Lo stadio Arena di Lampedusa, dove domani mattina il Papa celebrerà la messa in occasione della sua visita sull’Isola di Lampedusa, si trasformerà in un ideale tempio senza mura capace di accogliere simbolicamente l’intera umanità. “La Chiesa agrigentina – informa una nota – si appresta a vivere un momento storico ricco di grazia per la presenza del Pontefice che viene vissuta come un prezioso incontro di fede con il successore di Pietro che conferma il cammino e la vitalità del popolo lampedusane che incarna quotidianamente il Vangelo della fraternità e dell’accoglienza”.
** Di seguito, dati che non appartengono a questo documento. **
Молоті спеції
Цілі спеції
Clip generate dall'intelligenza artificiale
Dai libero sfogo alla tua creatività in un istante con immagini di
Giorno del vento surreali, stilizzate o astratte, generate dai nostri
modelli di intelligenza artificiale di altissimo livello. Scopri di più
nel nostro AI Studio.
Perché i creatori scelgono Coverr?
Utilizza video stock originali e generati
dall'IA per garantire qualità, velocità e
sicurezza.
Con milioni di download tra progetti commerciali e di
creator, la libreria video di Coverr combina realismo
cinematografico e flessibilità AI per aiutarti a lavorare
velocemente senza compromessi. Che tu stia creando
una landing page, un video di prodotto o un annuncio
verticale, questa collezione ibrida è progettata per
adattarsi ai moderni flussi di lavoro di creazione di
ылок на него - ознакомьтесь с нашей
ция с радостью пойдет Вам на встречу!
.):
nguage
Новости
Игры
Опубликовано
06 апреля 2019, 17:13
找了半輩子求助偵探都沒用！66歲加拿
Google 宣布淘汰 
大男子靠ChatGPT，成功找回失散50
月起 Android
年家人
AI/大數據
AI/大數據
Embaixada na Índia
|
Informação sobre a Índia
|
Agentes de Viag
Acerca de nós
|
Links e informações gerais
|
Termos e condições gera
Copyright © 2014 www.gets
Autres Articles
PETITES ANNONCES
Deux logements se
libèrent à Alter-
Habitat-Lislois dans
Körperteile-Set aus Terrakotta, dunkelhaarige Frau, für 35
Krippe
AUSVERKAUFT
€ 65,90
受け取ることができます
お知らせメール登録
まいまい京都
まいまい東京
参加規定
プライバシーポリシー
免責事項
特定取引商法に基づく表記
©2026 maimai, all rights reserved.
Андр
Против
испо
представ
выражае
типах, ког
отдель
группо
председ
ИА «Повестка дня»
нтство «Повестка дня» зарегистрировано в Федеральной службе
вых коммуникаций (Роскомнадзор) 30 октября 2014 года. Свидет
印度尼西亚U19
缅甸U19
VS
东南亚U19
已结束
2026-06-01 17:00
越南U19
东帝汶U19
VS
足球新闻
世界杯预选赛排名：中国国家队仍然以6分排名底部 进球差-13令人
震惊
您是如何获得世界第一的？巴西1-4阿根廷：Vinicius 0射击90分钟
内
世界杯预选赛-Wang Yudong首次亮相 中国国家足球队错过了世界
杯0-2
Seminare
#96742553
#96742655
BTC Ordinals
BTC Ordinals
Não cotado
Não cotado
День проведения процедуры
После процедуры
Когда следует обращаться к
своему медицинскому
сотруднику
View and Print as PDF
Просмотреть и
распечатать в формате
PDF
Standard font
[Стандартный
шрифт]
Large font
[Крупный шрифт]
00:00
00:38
Come avvenne per la visita di Papa Francesco 13 anni fa, il simulacro della Madonna di Porto Salvo – statua venerata dal XV secolo come protettrice dei naviganti – sarà posto accanto all’altare. Vicino ad essa troverà collocazione l’antica scultura secentesca del Crocifisso della Cattedrale, a sottolineare il legame profondo con la Chiesa Madre dell’Arcidiocesi. Se la Madonna di Porto Salvo richiama la protezione materna di Maria su tutti i popoli del Mediterraneo, il viaggio del Crocifisso da Agrigento a Lampedusa trasforma il mare in un luogo di incontro con Dio.
I due poli liturgici sono frutto della ricerca artistica di Igor Scalisi Palminteri, artista palermitano che indaga da tempo il rapporto tra sacralità, memoria collettiva e spazio pubblico. Le opere sono state selezionate a seguito di un concorso rivolto ad artisti contemporanei siciliani. Il progetto concretizza le linee guida dell’Arcidiocesi di Agrigento , intrecciando tre temi cardine? il mare, il sangue, la migrazione? letti attraverso la luce della Redenzione e della profezia biblica. L’artista ha scelto di evitare rappresentazioni narrative o fotografiche dirette del dolore, privilegiando un linguaggio essenziale e simbolico. Superfici astratte e segni fluidi evocano il mare e il viaggio, la fragilità e la speranza. Le linee che percorrono le opere richiamano il moto delle onde, trasformando il Mediterraneo in uno spazio di passaggio, ma anche di memoria e rinascita.